## Given text
If I know that I'm likely to be tight on code space, is there any reason not to save an instruction in places where I can do so easily (note that I typically code on machines with room for about 4,096 instructions, so an instruction here and an instruction there can really add up)? As a matter of style, which loop form do you like better? Aesthetically, I like the do{}while(--i) better form a bit better, since it does not rely upon the number of repetitions being a power of two, it's less ugly, and it executes a little faster, but they both tend to produce the same amount of code, e.g.; i=8; do while(--i) version--four instructions; two cycles setup plus three per loop
movlw 8
movwf i
loop:
...
decfsz i
goto loop
; i=0; do while(!((++i) & 8)) version--one cycle setup plus four per loop
clrf i
loop:
incf i
btfss i,3
goto loopDo you have any aesthetic preference?
One major difference between space optimizations and timing optimizations is that when optimizing for timing, code which is likely to execute once per second is only 1/1000 as important as code which executes 1,000 times per second; when optimizing for space, code which executes once per decade (or even code which is unlikely to execute ever!) is just as important as code which executes 10,000 times/second.

## Job A
Answer these questions about the post about saving code space, one line each:
(i) About how many instructions do the machines the writer typically codes on have room for?
(ii) What setup cost and per-loop cost does the writer give for the i=0 version of the loop?
(iii) When optimizing for timing, how important is code that runs once per second compared with code that runs 1,000 times per second?
## Job B
Continue the post about saving code space from the point where it stops.

## Dataset section
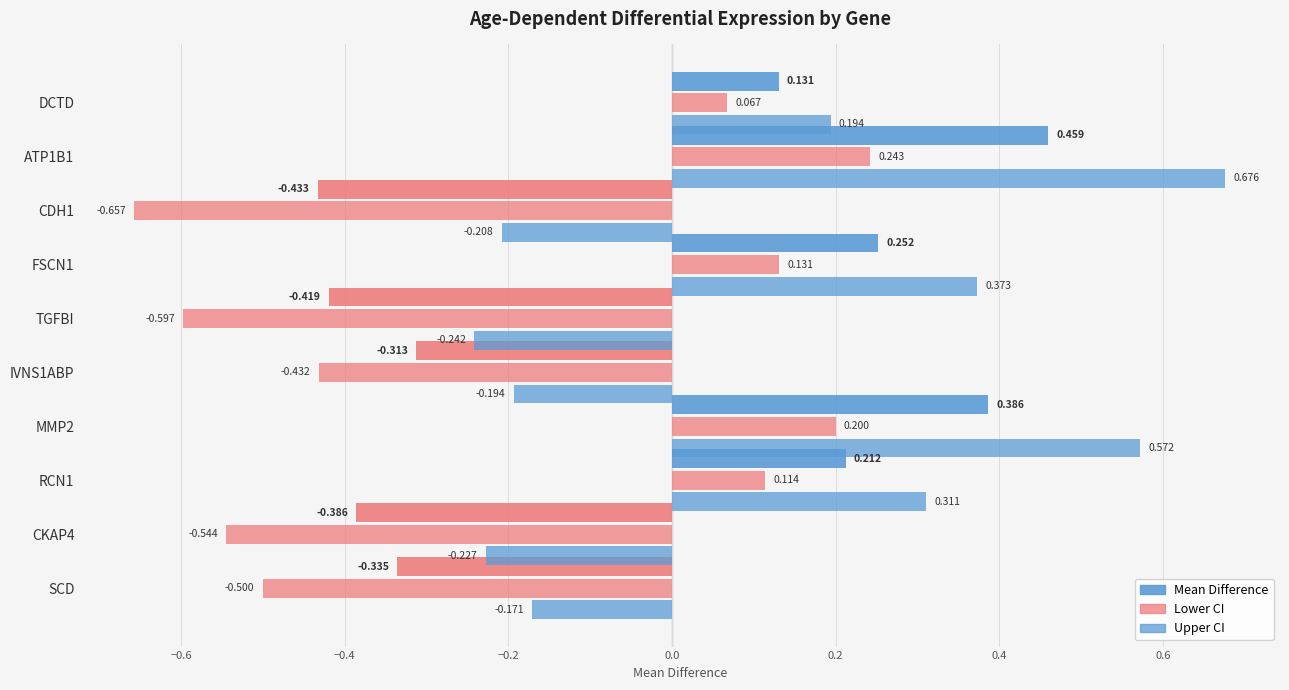

How many data points does each series have?

10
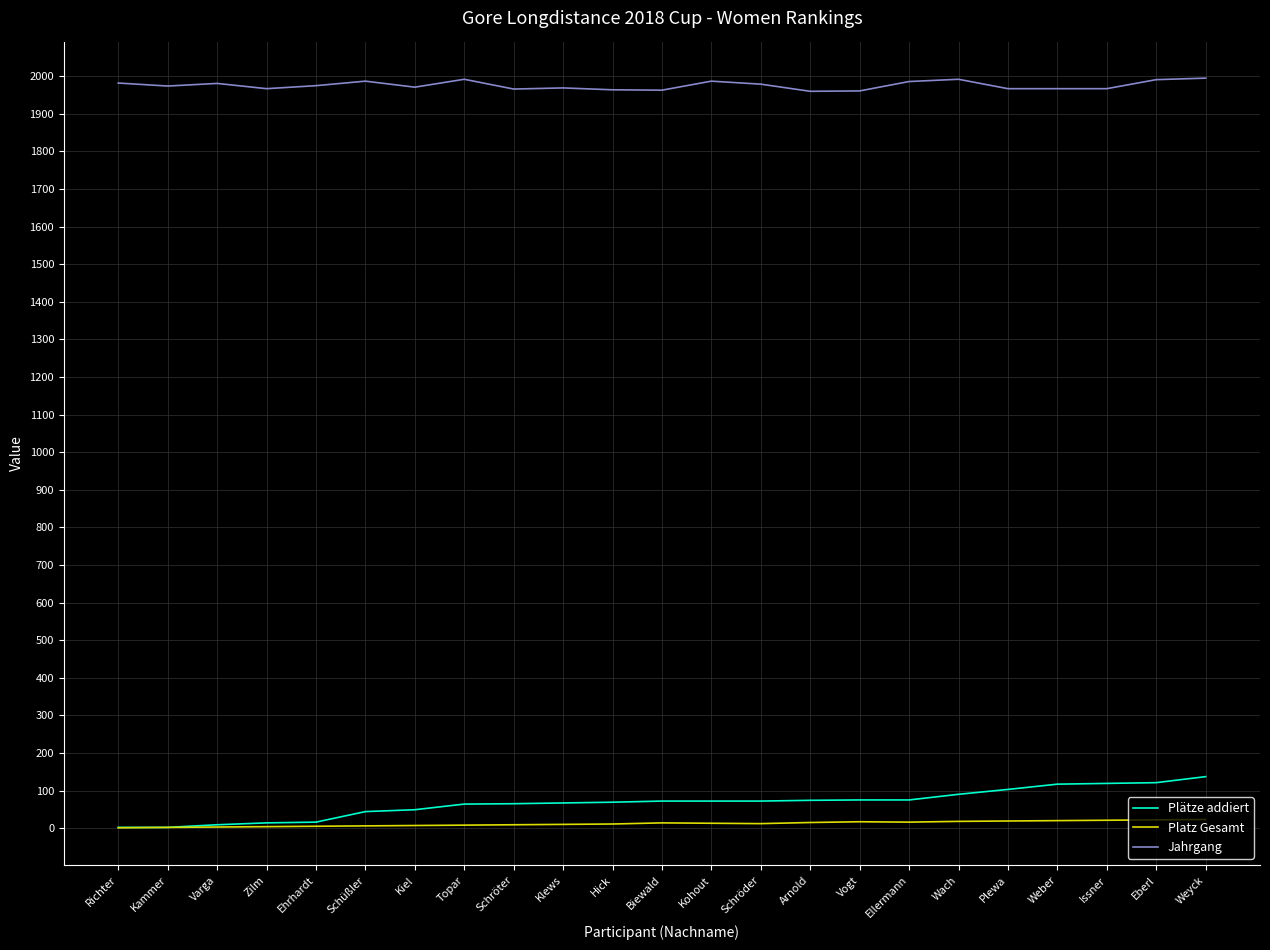

True or false: Plätze addiert has a value of 72 at Schröder.

True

## Answer space A
(i) About 4,096 instructions.
(ii) One cycle of setup plus four cycles per loop.
(iii) It is only 1/1000 as important.

## Answer space B
|
|
|
|

|
I don't recognize the machine code involved, but it looks like a fixed-instruction-size machine, so the discussion is irrelevant to most modern architectures (e.g., the x86). On the whole, the issue of code size is irrelevant nearly all the time. Also, "cycle" is a pretty vague concept in a pipelined superscalar architecture with caches, so largely it is impossible to predict how long any instruction takes. A good rule of thumb for the x86 is for a 2.8GHz machine the average instruction time is 175ps (that's *pico* seconds), which means instruction times for loop increment and test are essentially free, no matter how you measure them.
Data size is what kills you; reducing the data size by a factor of 10 can produce reductions in time by factors of 1000 without much effort. Localizing data to a small number of pages is better than having data structures spread out everywhere. As I tell my students, "Code size is irrelevant. Data size will kill you. Third-order effects will dominate your performance"
My own preference is that if I have a counted loop I will use a for-loop because it conveys what I intend; since the loop increment and branch are free, counting cycles just doesn't matter.
|
|
|
|

|
I don't recognize the machine code involved, but it looks like a fixed-instruction-size machine, so the discussion is irrelevant to most modern architectures (e.g., the x86).
It is irrelevant to most modern architectures used for general-purpose computing. It is very much relevant in modern architectures used in embedded devices (exercise machines, microwave ovens, etc.) If a company is going to be making 10,000 units of a particular product and a chip with 4K of code space is $0.25 cheaper than one with 8K, taking the time to fit the code into 4K instead of 8K will represent a cost savings of $2,500. If there are going to be 100,000 units of the device made, the savings would be $25,000.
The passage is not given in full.